Biddy Weir is a quirky girl.
Abandoned by her mother as a baby, and with a father who’s not quite equipped for the challenges of modern parenting, Biddy lives in her own little world, happy to pass her time painting by the sea and watching the birds go by. That is, until she meets Alison Flemming.
Because there are a few things about Biddy that aren’t normal, you see. And Alison isn’t afraid to point them out to the world.
All of a sudden, Biddy’s quiet life is thrown into turmoil. If only there was someone to convince her that, actually, everyone’s a little bit weird…

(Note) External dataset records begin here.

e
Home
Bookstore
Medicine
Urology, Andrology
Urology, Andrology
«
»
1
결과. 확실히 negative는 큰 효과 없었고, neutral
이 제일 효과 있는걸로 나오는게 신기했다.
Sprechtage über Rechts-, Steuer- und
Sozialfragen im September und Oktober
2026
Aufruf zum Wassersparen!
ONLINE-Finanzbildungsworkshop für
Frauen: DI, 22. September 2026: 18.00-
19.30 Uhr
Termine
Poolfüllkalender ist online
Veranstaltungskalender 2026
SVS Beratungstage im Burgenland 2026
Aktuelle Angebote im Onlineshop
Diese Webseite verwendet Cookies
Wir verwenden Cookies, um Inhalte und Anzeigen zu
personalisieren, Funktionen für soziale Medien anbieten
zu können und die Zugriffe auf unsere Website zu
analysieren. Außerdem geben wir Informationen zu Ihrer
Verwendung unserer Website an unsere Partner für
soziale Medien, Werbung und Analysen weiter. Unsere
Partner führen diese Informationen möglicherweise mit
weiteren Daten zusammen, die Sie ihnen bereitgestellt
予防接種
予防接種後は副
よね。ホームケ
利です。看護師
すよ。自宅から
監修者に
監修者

A story of abuse and survival, of falling down and of starting again, and of one woman’s battle to learn to love herself for who she is.
What I Thought:
I’ll start this review with a warning – this book deals with some pretty harsh incidents of bullying and self-harm, so if this is something that you have experienced, it may be best to approach this book with caution.
That being said, The Lonely Life of Biddy Weir is a beautiful book which shows the harsh reality of being ‘a bit different’, but also gives Biddy a chance to speak up and pay back years of anguish – and that part of the book is absolutely delicious!
It is a tough read, as Biddy goes through some horrible stuff, and it’s just not fair – you can see she is a little girl whose circumstances are not her fault, but because she refuses to be awed by the most popular girl in school, she has to suffer for it. It’s a hard life for her as a child of an older, single parent, and yet she finds many things of beauty in the everyday, even if that’s splatters of bird poo. But, of course, for this difference she must be punished, and it goes way beyond what you would expect by saying ‘kids can be cruel’. What Biddy suffers is years of abuse and shame, which she comes to think is thoroughly deserved.
After one such episode, Biddy makes a tragic decision that affects the rest of her life, but in her later years she steps out of everything she has known and starts to make a friend, who is able to help her look at her past and take away the shame she has always felt about it.
It really is a lovely book if you’re looking for a story of an oppressed girl finding her feet and acheiving things she thought she didn’t deserve, thanks to her experiences as a child, but it is really tough to read those sections that deal with the bullying.
Very much recommended.
The Lonely Life of Biddy Weir is published by Bonnier Zaffre.
Please note: I received a copy of tis book via Netgalley for review. All opinions are, as ever, my own.